На крик собирается всё семейство, и я чувствую свою вину за это. Отец выносит маму из комнаты, а братья велели мне собраться самостоятельно и ждать. Сидеть в ожидании перед бамбуковой дверью с росписями журавлей оказалось трудным. Я одновременно переживала за матушку и боялась наказания.
До пяти лет мои родители облагораживали меня так, что я чувствовала себя дочерью не обычной крепостной, а дочерью Ками. После пяти лет, родители будто резко абстрагировались от меня. Мне перестали потакать, перестали меня жалеть, если я ударилась. Постоянно повторяли: «Ты уже взрослая, не показывай свою слабость».
Обычно меня наказывали на две недели, со мной никто не разговаривал и не готовил на меня порцию удона или рамэна.

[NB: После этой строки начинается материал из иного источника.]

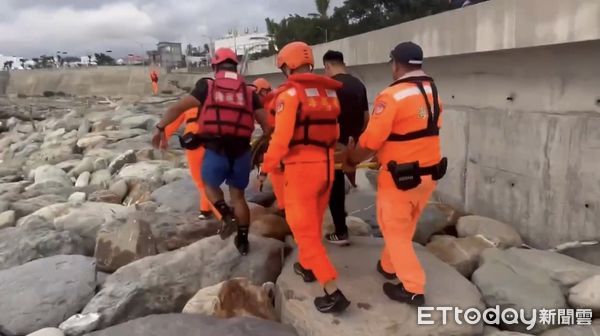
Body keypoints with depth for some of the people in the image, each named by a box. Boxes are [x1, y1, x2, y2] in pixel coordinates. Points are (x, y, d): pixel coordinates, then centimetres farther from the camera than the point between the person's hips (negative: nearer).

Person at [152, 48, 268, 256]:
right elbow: (265, 123, 4)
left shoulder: (207, 86, 7)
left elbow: (178, 108, 1)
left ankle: (226, 215, 1)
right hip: (242, 150, 2)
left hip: (215, 149, -2)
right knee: (238, 194, 19)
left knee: (210, 185, 26)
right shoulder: (249, 92, 12)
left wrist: (160, 128, 8)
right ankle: (243, 241, 23)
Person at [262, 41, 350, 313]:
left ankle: (333, 292, 0)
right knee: (313, 223, 24)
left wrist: (266, 169, -6)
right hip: (326, 165, 7)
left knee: (305, 229, 1)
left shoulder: (290, 93, -10)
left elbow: (281, 138, -17)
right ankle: (307, 266, 43)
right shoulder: (329, 92, 10)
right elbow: (334, 132, 10)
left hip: (301, 167, -7)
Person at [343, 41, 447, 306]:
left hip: (400, 176, -7)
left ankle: (413, 288, 13)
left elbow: (371, 141, -19)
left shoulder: (392, 96, -18)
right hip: (429, 173, 8)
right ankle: (389, 266, 41)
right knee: (405, 226, 23)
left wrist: (351, 160, 0)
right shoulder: (433, 92, 6)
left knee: (394, 229, 9)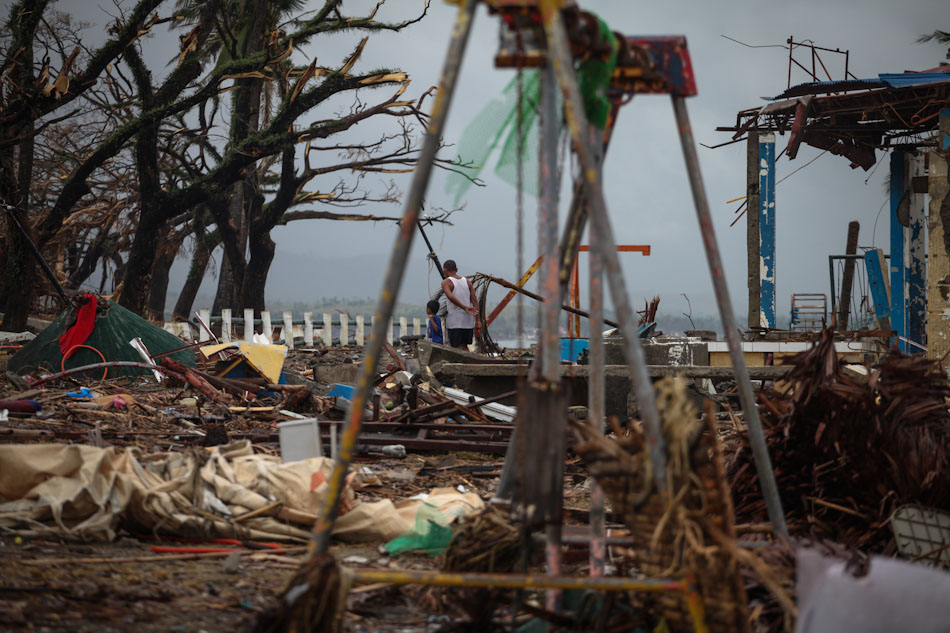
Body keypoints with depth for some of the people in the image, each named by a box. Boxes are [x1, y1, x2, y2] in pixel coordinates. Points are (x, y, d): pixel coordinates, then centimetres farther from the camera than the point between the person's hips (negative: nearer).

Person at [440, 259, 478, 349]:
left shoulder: (446, 282, -5)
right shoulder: (467, 282, 10)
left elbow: (450, 297, -25)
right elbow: (474, 302, 5)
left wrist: (464, 307, -23)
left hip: (455, 321, -5)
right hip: (468, 321, 5)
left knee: (457, 347, -4)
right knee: (465, 346, 17)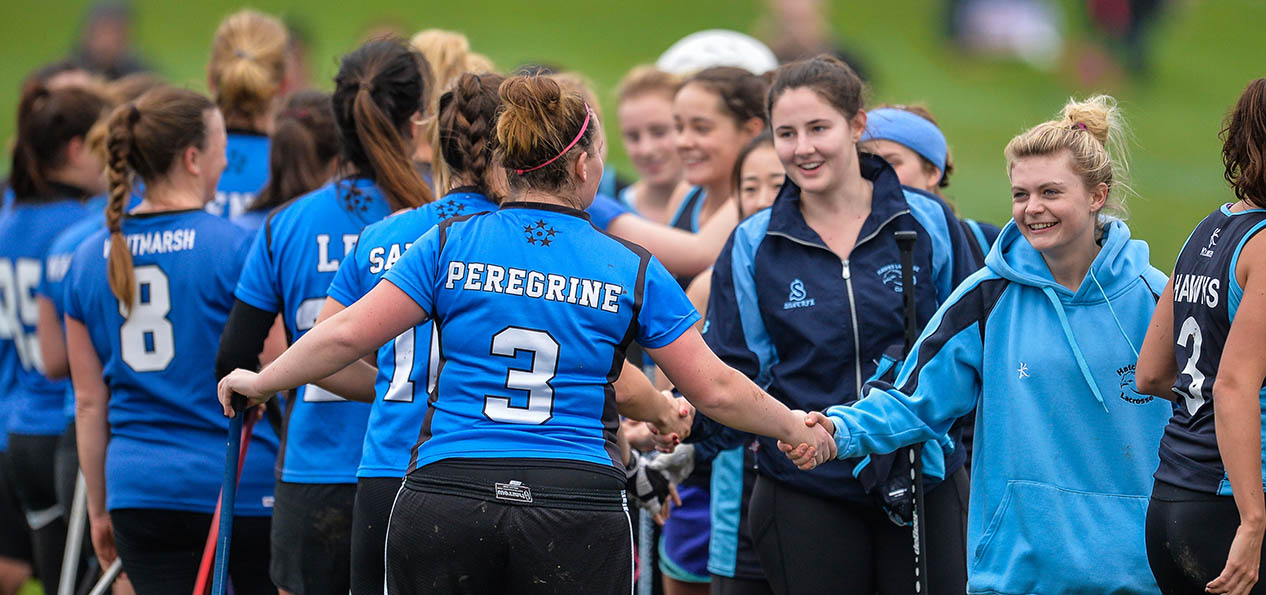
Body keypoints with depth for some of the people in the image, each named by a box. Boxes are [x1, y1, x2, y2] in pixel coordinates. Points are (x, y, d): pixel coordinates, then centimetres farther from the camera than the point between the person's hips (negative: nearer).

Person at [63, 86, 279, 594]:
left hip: (138, 489, 4)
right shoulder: (234, 248, -9)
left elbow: (89, 402, 10)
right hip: (241, 485, -4)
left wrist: (98, 508, 17)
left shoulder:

После этого я очень ужасно себя чувствовала, и часто плакала по ночам. Но когда наказание заканчивалось всё снова становилось нормально. Мне приветливо улыбались, мыли мне голову и просили помочь с уборкой или готовкой.
За дверью спальни послышался голос мамы, она разговаривала подавленным голосом, а отец наоборот был взволнован и его тень просвечивала через бумагу на сёдзи. Он жестикулировал руками и ходил из стороны в сторону, благодаря Аматэрасу, что за мной придут. За мной придут… За мной придут!
От нетерпения кусаю губу и поправляю волосы. Хочется поскорее обсудить это с матушкой, даже наказание не так уж и страшно, потому что меня могут забрать в этот момент. И я смогу общаться с моим хранителем постоянно.